Strange, but true: In the early '60s, some hot shoes were actually racing Corvettes competitively, and Chevrolet knew it and even supported the activity with heavy-duty and high-performance parts installed on the assembly line or were available over the counter. Who'd have thunk it?
For 1962, Chevrolet assembled only 246 Vettes (out of a production total of 14,531) with the Regular Production Option (RPO) 687, heavy-duty suspension package-HD brakes and shocks and quick-ratio steering-for an upcharge of $333.60.
Two HD brake options were offered. RPO 686 had 11x2-inch cast-iron drums and sintered-iron brake shoes. RPO 687 offered the same thing, but with an additional 10 square inches of lining area, finned brake drums, and leather air scoops that came to be known as "elephant ears" attached to the backing plates to help cool the brakes. Wider 15x5.5-inch wheels (versus the standard 15x5-inch rims) with small hubcaps aided brake cooling as well as handling. Other performance-oriented options included a four-speed transmission ($188.30), a Posi-traction differential ($43.05), a direct-flow exhaust (no charge), and four 327-cid engine choices, ranging up to the 360hp fuel-injected version.
Dealer information for RPO 687 stated, "Not recommended for street use." Most of the 246 were ordered for racing, and, consequently, very few survive with their original equipment. Many were wrecked, and most of the survivors were converted to standard brakes after a hard track career.
That's why Iowa Corvette collector Gene West felt fortunate to become the second owner of this '62 Corvette convertible with RPO 687 and fuel injection. It had never been raced. The original owner was from the Phoenix area and apparently wanted the performance options to make his mountain drives to college in Flagstaff more comfortable and interesting. Three years worth of college parking stickers came with the car when Gene bought it in 1980. Ten years later, after completing three other Corvette restorations, he finally got around to doing a complete ground-up on this '62 over a two-year period.

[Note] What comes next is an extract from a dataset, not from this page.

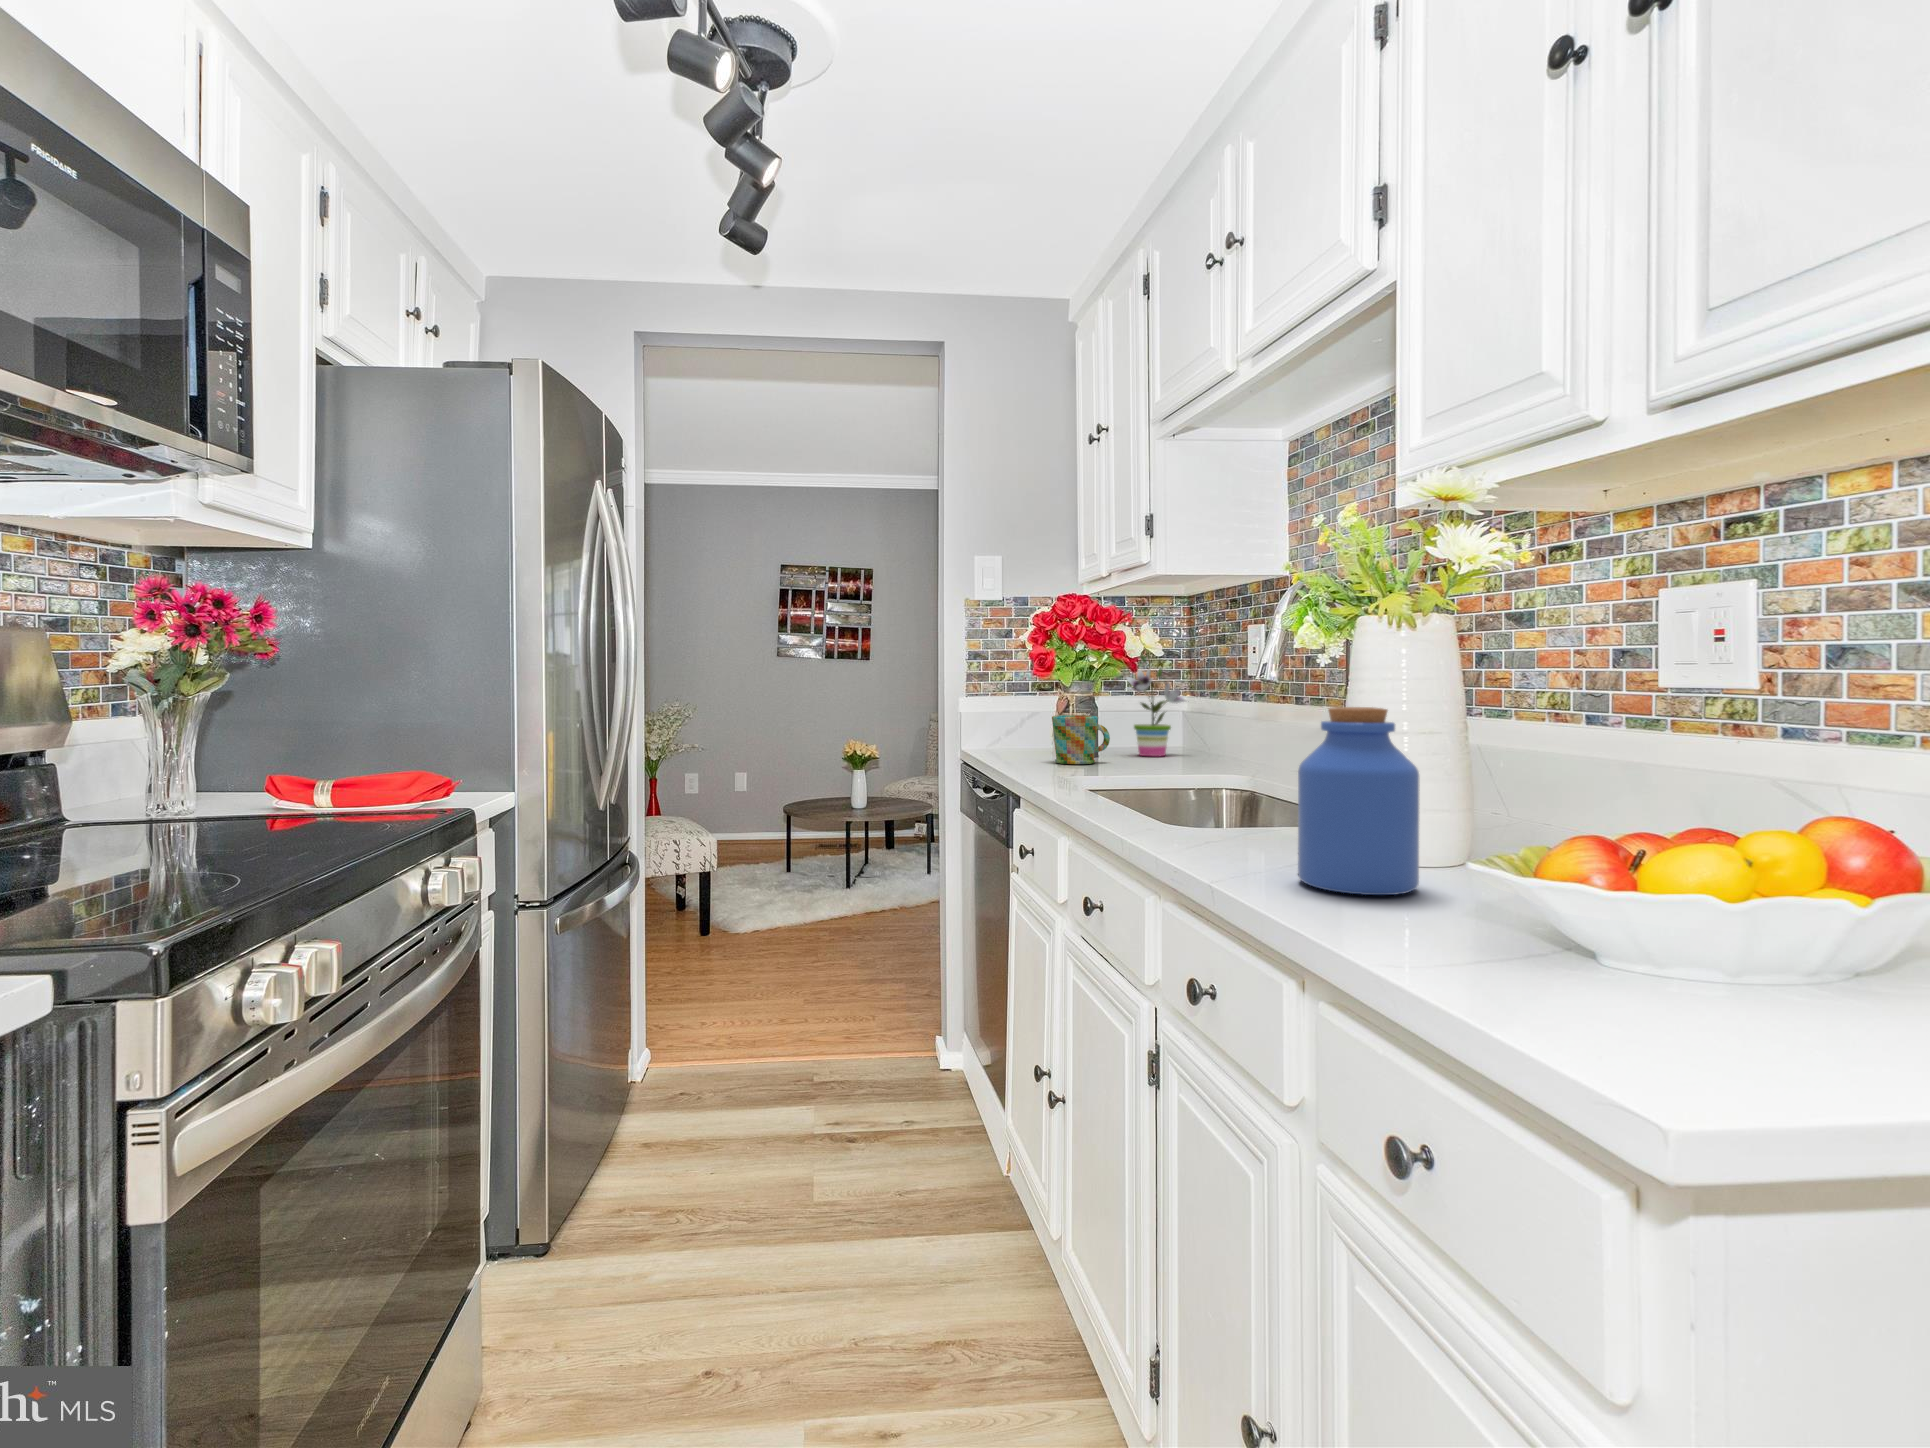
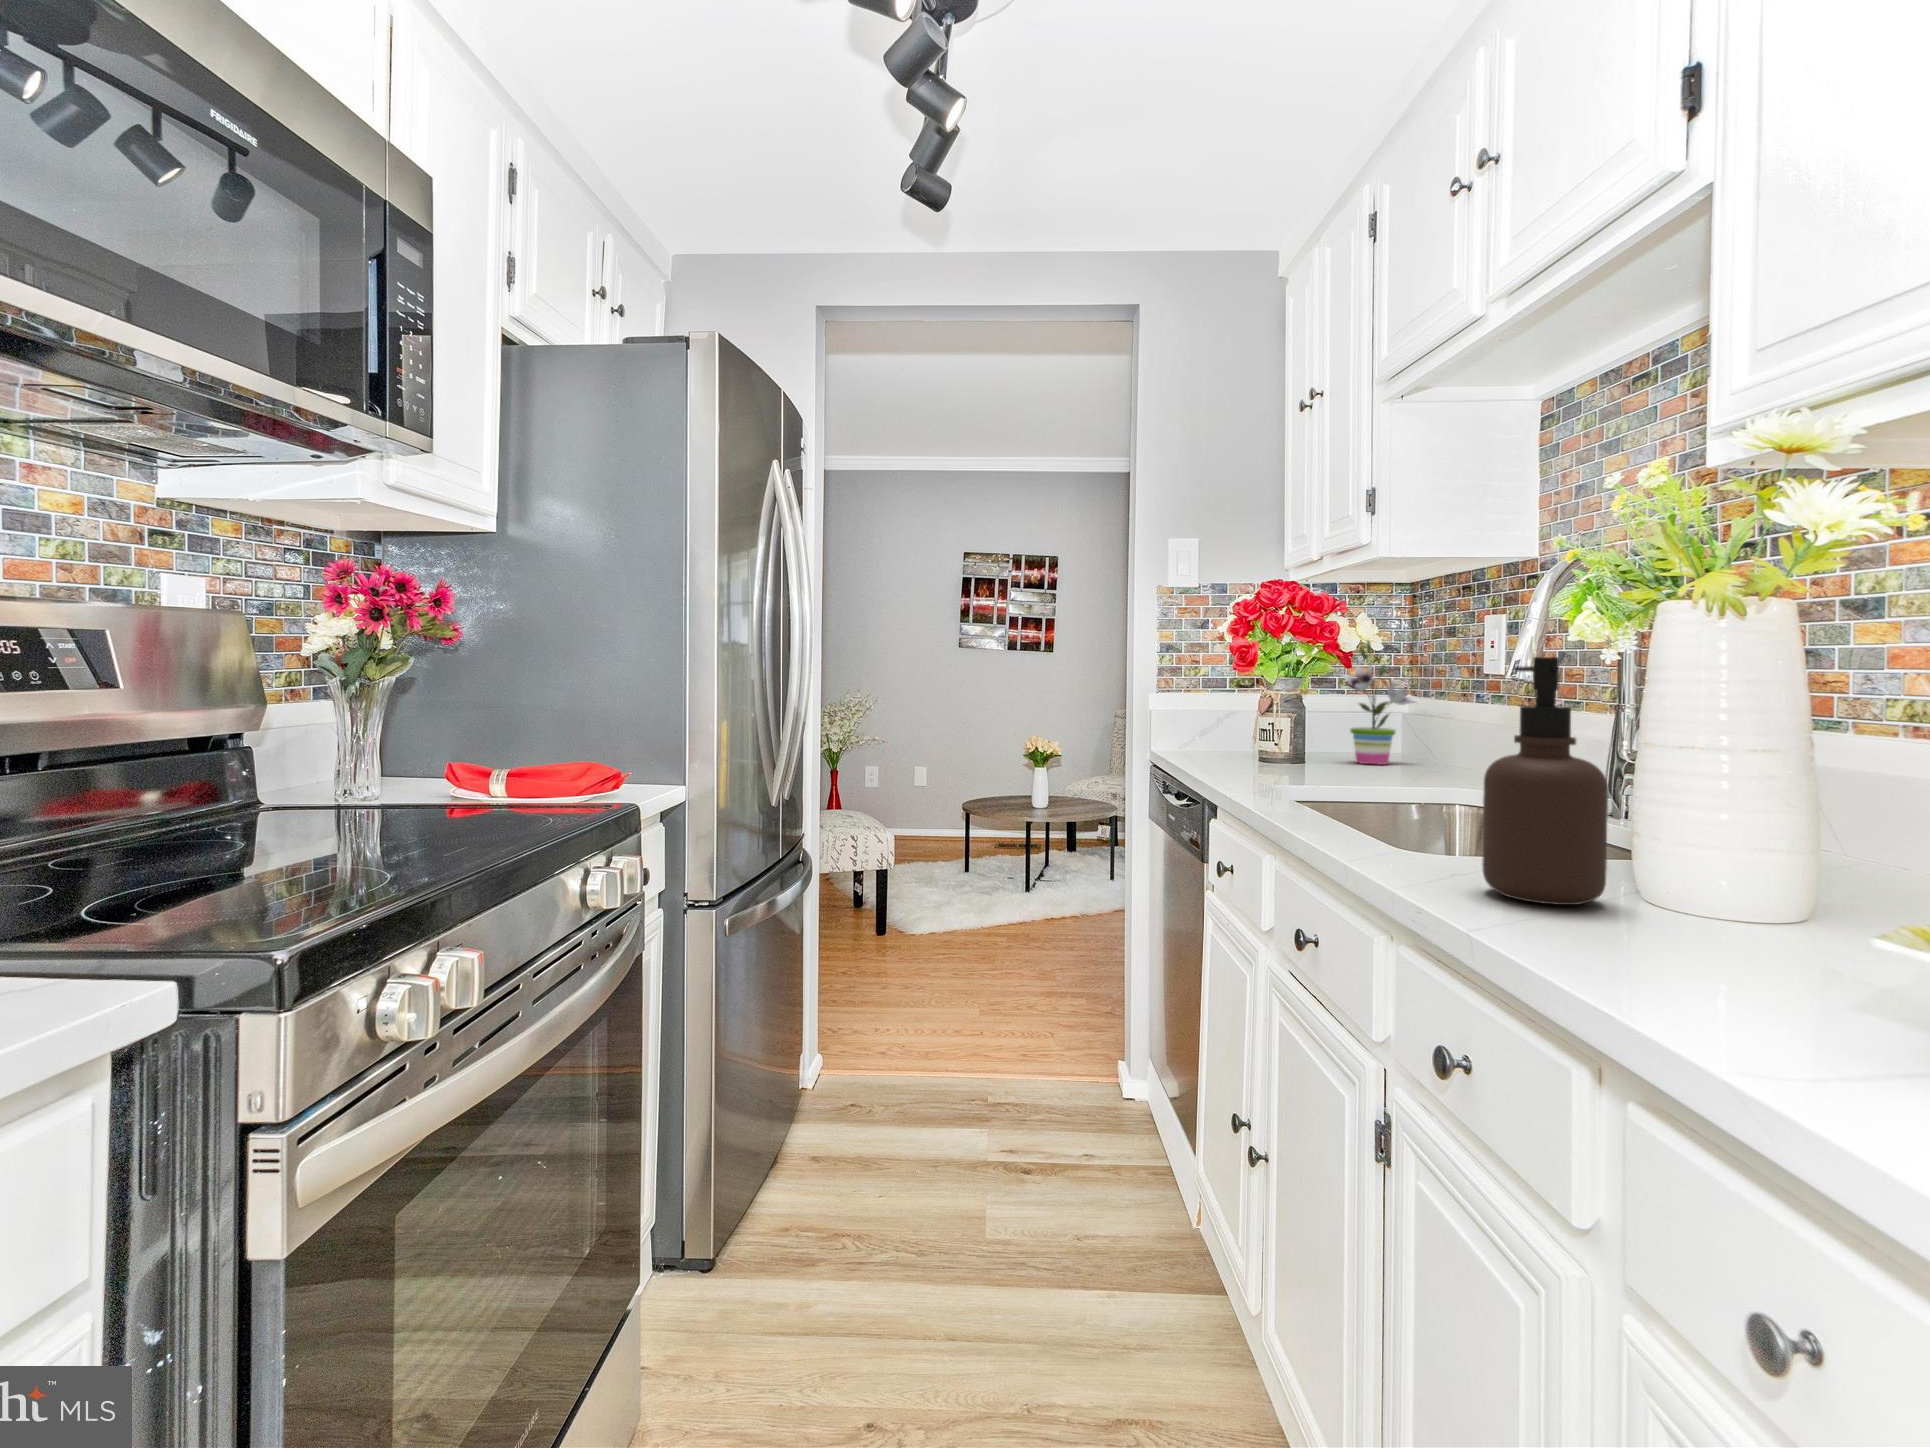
soap dispenser: none [1206,663,1293,858] -> present [1482,657,1608,905]
jar: present [1298,707,1420,895] -> none [1629,717,1824,974]
mug: present [1052,715,1110,764] -> none [1256,716,1324,771]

Besides the rare racing option, this Vette is unusual in that the original buyer apparently preferred the "boulevard" look over a racing appearance-so the dealer ordered it with the standard 15x5-inch wheels and Corvette full-wheel covers rather than the 15x5.5-inch wheels and small hubcaps usually seen on the racing versions. Gene re-shod the '62 with original-spec 6.70x15-inch Firestone whitewalls.
The 327 engine was turned over to Bert Hillers for a rebuild. The 360hp fuelie features a compression ratio of 11.25:1 with forged aluminum pistons, 1.94-inch intake and 1.50-inch exhaust valves, and a high-lift, long-duration solid lifter camshaft. A dual-point ignition with no vacuum advance sparked the hi-po engine, and the fan was temperature-controlled to minimize drag. The Rochester fuel injection introduced in 1957 underwent slight changes for 1962 to improve cold starting and warm up.
Although either four-speed could be ordered, the close-ratio version was usually supplied with the high-output engine, as was the 3.70:1 rearend ratio.
The body restoration and Roman Red acrylic enamel paint job were done by Corvette Nebraska. Gene himself installed the original red vinyl upholstery and matching carpet.
Gene's restored '62 has scored a near-perfect 97.3 points in NCRS judging. He is content to get it out for an occasional Sunday drive and to take home show awards. But it's also nice to know that an almost identical example, tested by Hot Rod Magazine in 1961, turned in a quarter-mile performance of 105.14 mph in 13.89 seconds with the legendary Mickey Thompson at the controls!